__Supplied text__.
START
Sunday, 3 May 2015

Paul Brady - Hooba Dooba, album review

And It Is Really Good

Filling that gap a little in my knowledge of Paul Brady’s work [referenced in yesterday’s posting] I have been checking out his 2010, inauspiciously named album Hooba Dooba. Thankfully, the twee workings of that title are usurped plentifully by the quality of the songs. You can read Brady’s own account of the writing and recording of this album here.

Opener Cry It Out [Paul Brady/ Tyler Hayes /Greg Beck] is a rather generic, upbeat rockpop song, fuzzed guitar setting its scene, but even in this the anthemic quality works its singalong magic. Second Rainbow has a Country tinge to it at the start, though it then turns, it seems to me, to a New Orleans sounding swing. Third throws us another curveball in so many ways, The Price of Fame written with Ronan Keating: this is a complex song in its varying structures of core melody, rising chorus, sweeping strings, and those strings carrying it back to its balladic core but all the time rising in its orchestral whole. Paul Brady’s vocal throughout these three and all that follows is quite distinctive – a slight rasp in its tone, never stereotypically pretty, but always full of energy and emotion.
END
__Provided material__.
START
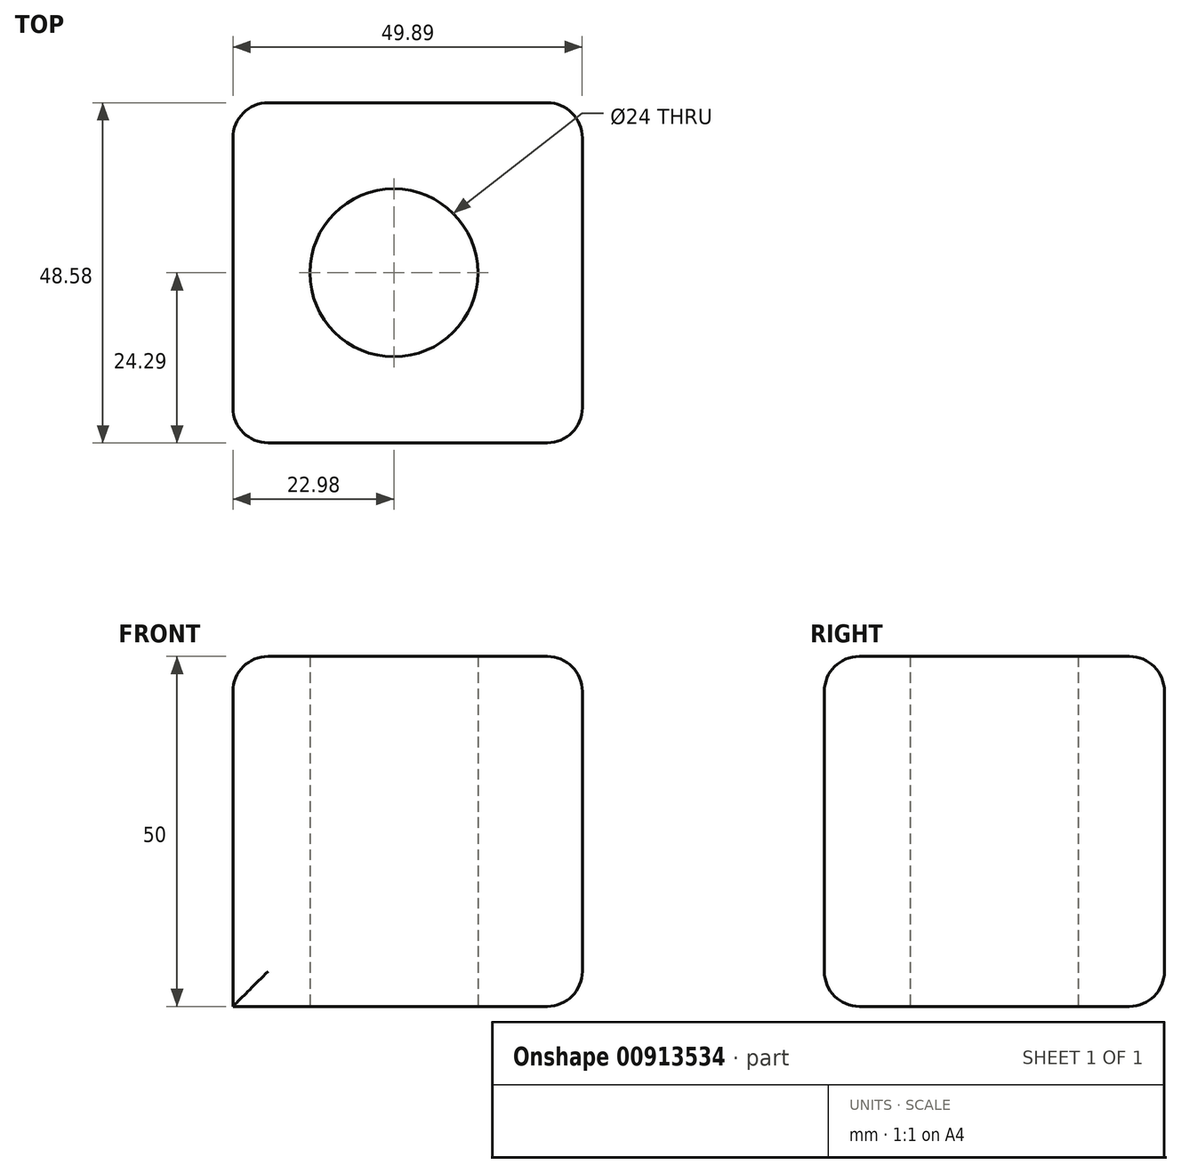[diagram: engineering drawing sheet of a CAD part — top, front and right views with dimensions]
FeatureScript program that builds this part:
END
__Set of tasks__.
[A] Using the Hooba Dooba album review above, say whether each statement agrees with it. Answer yes or no for each, and quote the deciding words.
(i) Hooba Dooba came out in 2010.
(ii) The song Rainbow keeps a Country sound from start to finish.
(iii) Brady's voice on these songs is called stereotypically pretty.
[B] Pick up the Hooba Dooba album review where it ends and keep writing it.

__Outputs in order__.
[A]
(i) Yes: "his 2010, inauspiciously named album Hooba Dooba"
(ii) No: "has a Country tinge to it at the start, though it then turns, it seems to me, to a New Orleans sounding swing"
(iii) No: "never stereotypically pretty"

[B]
Fourth One More Today [with Ralph Murphy] begins in what might seem a schmaltzy piano ballad a la Billy Joel, but this too exudes an intrinsic quality, deft touches in the melodic lines, and again those strings. Fifth The Winners’ Ball twists the pace, this a funky gem, and sixth The Luck of the Draw [covered by Bonnie Raitt] returns to acoustic guitar, Brady’s vocal sweetly toned within its rasp, and an accompanying harmony vocal adding to the beauty of this song.

This will suffice for characterising the variety and sustained engagement, though I am tempted to account for all. To compromise, I will mention three more: eighth Mother and Son is a gorgeous storytelling song with piano and sweet strings and touchingly poetic lyrics:

Mother and son
Mother and son
Who can ordain
The promise to come?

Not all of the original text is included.